#### [ЧТО НУЖНО СДЕЛАТЬ]
a) Назови всех людей, упомянутых по имени или фамилии в отрывке воспоминаний из текста для чтения ниже, от слов «Впервые в жизни я увидел Гоголя» до конца. Персонажей Гоголя не считай.
b) Пожалуйста, определи все строки ниже, в которых есть слово «рака», и выпиши их. Регистр букв учитывается.

#### [ТЕКСТ ДЛЯ ЧТЕНИЯ]
----------
Данилевский Г.П. - Знакомство с Гоголем

9 2005

Решил и я добавить свою лепту в дело освещения личности великого русского писателя - Николая Васильевича Гоголя.

Дело в том, что мне когда-то давно, ещё во времена первого майдана дали ссылку на литературные воспоминания Данилевского "Знакомство с Гоголем". Интересными оказались слова Гоголя и о Шевченко, и о русском языке. Надеюсь, вы понимаете, что это означает для жителей украины, которые в последние 25 лет проводят жизнь в постоянной борьбе.

Что запомнилось - воспоминания были приведены на языке оригинала, т.е. в дореволюционной (1917 года) орфографии. Решил поискать текст на современном языке. И вот что обнаружилось - в современных текстах вырезаны слова Гоголя о Шевченко и о русском языке. Уж не знаю, кому и зачем понадобилось подвергать великого писателя цензуре, но я решил предложить вашему вниманию вырезанный цензурой отрывок. Вот как нам подают воспоминания в современном варианте:


Впервые в жизни я увидел Гоголя за четыре месяца до его кончины.

Это случилось осенью в 1851 году. Находясь тогда, в конце октября, в Москве, с служебным поручением бывшего в то время товарищем министра народного просвещения А. С. Норова, я получил от старого своего знакомого, покойного московского профессора О. М. Бодянского, записку, в которой он извещал меня, что один из наших земляков-украинцев, г. А-й, которого перед тем я у него видел, предполагал петь малорусские песни у Гоголя и что Гоголь, узнав, что и у меня собрана коллекция украинских народных песен, с нотами, просил Бодянского пригласить к себе и меня.

Нежданная возможность выпавшего мне на долю свидания с великим писателем сильно меня обрадовала. Автор "Мертвых душ" находился в то время на верху своей славы, и мы, тогдашняя молодежь (мне в то время было двадцать два года), питали к нему безграничную любовь и преданность. У меня с детства не выходило из головы добродушное обращение к читателям пасечника Рудого Панька. "Когда кто из вас будет в наших краях, - писал в "Вечерах на хуторе близ Диканьки" веселый пасечник, - то заверните ко мне; я вас напою удивительным грушевым квасом".

Это забавное приглашение, как я помню, необыкновенно заняло меня в деревне моей бабки, где ее слуга Абрам, учившийся перед тем в Харькове переплетному мастерству и потому знавший грамоте, впервые прочел мне, шестилетнему мальчику, украинские повести Гоголя; но я не мог принять приглашения Рудого Панька. В 1835 году у меня был один только конь - липовая ветка, верхом на которой я гарцовал по саду, и в то время я отлучался из родного дома не далее старой мельницы, скрип тяжелых крыльев которой слышался с выгона в моей детской комнате.
----------
#### [ИСХОДНЫЕ ДАННЫЕ]
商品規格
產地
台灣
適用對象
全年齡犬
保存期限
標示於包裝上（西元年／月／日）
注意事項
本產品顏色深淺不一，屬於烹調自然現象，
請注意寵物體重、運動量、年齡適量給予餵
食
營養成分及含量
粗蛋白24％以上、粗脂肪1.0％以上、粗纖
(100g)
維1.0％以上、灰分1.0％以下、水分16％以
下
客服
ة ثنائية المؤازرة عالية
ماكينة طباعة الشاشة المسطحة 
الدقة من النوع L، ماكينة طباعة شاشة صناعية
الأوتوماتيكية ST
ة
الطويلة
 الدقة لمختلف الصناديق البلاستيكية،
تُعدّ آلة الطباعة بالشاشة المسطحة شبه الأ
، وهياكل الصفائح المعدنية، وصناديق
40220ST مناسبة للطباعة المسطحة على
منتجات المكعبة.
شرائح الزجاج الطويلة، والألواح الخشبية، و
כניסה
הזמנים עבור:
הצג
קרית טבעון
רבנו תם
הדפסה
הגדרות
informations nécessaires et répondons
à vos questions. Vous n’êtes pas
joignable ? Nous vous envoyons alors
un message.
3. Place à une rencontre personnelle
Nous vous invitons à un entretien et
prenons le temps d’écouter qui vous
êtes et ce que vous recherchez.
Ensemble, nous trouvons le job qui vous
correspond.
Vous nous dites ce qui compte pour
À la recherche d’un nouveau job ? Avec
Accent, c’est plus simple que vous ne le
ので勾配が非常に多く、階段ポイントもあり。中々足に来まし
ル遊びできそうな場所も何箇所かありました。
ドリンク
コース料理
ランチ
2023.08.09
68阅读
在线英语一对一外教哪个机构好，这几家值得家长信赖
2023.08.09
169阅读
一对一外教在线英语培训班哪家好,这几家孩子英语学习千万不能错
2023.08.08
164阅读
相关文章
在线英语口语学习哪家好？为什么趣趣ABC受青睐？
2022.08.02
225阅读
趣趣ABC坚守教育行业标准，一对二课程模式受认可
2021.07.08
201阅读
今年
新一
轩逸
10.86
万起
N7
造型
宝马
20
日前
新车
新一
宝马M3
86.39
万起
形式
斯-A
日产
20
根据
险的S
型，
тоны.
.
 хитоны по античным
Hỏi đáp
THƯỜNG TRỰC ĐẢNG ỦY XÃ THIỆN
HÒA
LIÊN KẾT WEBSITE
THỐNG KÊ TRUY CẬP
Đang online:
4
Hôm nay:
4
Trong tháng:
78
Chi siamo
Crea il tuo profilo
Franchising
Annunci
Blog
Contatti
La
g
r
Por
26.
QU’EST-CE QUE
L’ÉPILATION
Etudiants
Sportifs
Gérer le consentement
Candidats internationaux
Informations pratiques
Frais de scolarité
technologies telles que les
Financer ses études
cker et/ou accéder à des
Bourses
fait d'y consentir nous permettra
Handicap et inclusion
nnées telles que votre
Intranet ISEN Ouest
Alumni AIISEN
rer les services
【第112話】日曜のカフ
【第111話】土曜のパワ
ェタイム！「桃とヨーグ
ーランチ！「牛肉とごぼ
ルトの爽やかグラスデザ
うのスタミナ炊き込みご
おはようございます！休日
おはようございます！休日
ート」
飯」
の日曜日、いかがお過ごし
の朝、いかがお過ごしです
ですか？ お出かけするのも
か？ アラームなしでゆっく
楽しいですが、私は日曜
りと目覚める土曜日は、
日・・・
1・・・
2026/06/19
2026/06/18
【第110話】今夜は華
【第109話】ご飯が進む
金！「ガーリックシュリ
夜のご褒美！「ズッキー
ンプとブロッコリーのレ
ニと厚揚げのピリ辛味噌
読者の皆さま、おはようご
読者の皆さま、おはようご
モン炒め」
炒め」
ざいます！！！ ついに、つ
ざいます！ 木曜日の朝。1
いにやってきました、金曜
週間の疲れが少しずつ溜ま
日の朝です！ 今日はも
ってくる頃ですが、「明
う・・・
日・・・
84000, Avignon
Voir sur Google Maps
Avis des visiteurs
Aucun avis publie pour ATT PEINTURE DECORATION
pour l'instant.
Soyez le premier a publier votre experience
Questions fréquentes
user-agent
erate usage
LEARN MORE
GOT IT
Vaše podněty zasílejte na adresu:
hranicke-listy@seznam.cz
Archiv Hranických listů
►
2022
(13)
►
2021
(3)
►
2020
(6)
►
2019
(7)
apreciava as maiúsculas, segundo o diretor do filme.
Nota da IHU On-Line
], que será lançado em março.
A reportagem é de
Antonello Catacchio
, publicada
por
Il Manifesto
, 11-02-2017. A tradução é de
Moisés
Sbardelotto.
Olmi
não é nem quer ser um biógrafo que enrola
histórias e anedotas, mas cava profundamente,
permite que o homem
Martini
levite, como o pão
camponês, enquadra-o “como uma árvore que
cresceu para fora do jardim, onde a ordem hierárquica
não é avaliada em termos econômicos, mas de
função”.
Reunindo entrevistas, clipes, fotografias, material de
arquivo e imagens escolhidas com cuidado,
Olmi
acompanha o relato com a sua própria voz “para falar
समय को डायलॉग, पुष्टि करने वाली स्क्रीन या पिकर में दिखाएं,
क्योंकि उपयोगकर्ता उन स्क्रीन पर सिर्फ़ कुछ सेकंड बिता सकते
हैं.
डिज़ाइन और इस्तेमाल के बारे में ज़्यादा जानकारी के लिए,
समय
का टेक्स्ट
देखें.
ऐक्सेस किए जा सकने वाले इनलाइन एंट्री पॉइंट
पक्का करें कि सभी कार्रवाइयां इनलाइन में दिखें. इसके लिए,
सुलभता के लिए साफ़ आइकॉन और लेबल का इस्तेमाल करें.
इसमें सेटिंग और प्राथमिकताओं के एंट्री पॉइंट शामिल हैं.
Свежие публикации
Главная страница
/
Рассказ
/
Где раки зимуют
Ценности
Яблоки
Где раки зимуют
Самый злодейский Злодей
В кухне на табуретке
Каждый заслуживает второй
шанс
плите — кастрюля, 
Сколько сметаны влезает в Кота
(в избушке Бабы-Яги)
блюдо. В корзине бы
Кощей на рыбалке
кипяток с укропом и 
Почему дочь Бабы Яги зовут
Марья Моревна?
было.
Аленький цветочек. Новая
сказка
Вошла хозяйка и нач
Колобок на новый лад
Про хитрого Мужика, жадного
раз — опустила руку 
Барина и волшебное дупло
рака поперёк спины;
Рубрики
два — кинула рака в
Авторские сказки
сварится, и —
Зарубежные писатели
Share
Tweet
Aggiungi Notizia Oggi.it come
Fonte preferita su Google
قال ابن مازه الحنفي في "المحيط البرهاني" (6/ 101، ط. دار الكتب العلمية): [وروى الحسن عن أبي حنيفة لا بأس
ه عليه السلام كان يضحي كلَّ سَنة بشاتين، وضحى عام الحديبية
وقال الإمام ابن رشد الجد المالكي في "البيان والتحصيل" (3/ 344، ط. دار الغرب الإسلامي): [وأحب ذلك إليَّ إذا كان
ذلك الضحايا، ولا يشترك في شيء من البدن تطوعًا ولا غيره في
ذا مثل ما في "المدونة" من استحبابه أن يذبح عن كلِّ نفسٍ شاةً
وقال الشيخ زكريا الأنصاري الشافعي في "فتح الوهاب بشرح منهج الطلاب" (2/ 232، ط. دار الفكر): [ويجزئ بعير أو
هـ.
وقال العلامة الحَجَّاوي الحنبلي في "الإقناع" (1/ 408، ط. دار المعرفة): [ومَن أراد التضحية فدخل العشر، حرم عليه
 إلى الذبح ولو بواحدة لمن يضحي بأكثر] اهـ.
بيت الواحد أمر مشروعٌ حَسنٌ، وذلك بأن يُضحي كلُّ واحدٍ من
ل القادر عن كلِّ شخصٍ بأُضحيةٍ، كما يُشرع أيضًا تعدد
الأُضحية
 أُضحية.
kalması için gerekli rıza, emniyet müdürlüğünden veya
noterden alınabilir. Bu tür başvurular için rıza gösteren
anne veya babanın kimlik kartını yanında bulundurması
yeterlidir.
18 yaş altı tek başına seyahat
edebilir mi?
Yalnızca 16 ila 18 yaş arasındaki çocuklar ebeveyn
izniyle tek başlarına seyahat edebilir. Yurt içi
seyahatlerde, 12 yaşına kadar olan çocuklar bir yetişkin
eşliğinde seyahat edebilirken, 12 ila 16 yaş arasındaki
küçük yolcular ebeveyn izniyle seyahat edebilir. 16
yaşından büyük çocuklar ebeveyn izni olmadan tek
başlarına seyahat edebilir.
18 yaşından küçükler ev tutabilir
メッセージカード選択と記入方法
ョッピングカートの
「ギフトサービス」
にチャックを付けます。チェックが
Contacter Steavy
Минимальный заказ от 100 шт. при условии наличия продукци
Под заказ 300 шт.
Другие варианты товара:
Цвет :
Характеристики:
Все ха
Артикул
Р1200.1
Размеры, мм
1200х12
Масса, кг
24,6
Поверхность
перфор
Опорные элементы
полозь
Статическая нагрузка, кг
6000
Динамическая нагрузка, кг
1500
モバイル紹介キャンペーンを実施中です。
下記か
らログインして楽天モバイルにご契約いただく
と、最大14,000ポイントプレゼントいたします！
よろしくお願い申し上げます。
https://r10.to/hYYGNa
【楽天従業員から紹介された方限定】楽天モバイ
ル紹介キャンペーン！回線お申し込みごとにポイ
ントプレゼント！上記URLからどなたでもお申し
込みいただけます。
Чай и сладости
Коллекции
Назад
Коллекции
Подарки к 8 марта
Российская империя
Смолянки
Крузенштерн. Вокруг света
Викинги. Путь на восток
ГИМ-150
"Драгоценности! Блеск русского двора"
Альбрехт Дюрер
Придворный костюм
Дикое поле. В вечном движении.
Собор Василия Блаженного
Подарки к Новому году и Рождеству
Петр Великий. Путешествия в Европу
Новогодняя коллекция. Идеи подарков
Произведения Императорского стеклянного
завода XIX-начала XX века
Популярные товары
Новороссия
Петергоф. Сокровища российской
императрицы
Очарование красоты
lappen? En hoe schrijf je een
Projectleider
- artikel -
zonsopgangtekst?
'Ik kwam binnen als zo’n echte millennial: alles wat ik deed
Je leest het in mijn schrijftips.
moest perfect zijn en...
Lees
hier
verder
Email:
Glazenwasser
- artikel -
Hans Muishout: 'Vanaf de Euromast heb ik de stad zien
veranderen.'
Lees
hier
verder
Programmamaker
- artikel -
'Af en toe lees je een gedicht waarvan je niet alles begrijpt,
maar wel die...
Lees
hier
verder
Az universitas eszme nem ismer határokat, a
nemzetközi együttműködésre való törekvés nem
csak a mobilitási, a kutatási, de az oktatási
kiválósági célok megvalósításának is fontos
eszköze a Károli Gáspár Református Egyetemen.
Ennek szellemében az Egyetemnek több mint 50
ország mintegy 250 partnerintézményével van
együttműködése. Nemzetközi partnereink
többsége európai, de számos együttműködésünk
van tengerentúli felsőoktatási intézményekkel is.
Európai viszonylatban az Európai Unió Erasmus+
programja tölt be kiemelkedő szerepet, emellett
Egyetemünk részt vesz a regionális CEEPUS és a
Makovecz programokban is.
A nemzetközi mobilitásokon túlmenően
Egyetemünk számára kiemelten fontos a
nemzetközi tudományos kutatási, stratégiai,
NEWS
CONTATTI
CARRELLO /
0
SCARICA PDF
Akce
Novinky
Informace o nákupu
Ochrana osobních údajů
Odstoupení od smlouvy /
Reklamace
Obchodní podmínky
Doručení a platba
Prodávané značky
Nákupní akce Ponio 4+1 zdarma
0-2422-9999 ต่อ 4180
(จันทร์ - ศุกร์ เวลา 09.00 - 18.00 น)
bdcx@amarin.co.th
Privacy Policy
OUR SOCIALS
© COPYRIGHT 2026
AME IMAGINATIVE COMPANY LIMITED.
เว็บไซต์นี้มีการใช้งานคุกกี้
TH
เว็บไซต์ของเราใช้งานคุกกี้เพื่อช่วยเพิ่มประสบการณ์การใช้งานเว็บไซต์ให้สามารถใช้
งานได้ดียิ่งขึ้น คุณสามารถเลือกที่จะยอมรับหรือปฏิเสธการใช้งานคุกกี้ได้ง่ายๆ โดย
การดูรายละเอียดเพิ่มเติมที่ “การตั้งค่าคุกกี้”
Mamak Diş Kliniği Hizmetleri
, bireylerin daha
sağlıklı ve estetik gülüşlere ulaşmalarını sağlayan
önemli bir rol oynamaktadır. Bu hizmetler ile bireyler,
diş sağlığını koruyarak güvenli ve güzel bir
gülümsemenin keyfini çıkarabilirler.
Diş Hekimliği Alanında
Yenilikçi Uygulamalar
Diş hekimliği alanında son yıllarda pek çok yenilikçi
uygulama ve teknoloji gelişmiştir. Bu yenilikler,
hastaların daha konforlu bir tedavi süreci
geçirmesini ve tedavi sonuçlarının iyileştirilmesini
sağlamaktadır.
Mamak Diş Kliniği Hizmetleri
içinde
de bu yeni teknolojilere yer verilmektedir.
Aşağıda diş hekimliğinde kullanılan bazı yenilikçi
----------
#### [РЕЗУЛЬТАТЫ ЗАДАНИЙ]
a) Гоголь, А. С. Норов, О. М. Бодянский, г. А-й, Абрам

b)
рака поперёк спины;
два — кинула рака в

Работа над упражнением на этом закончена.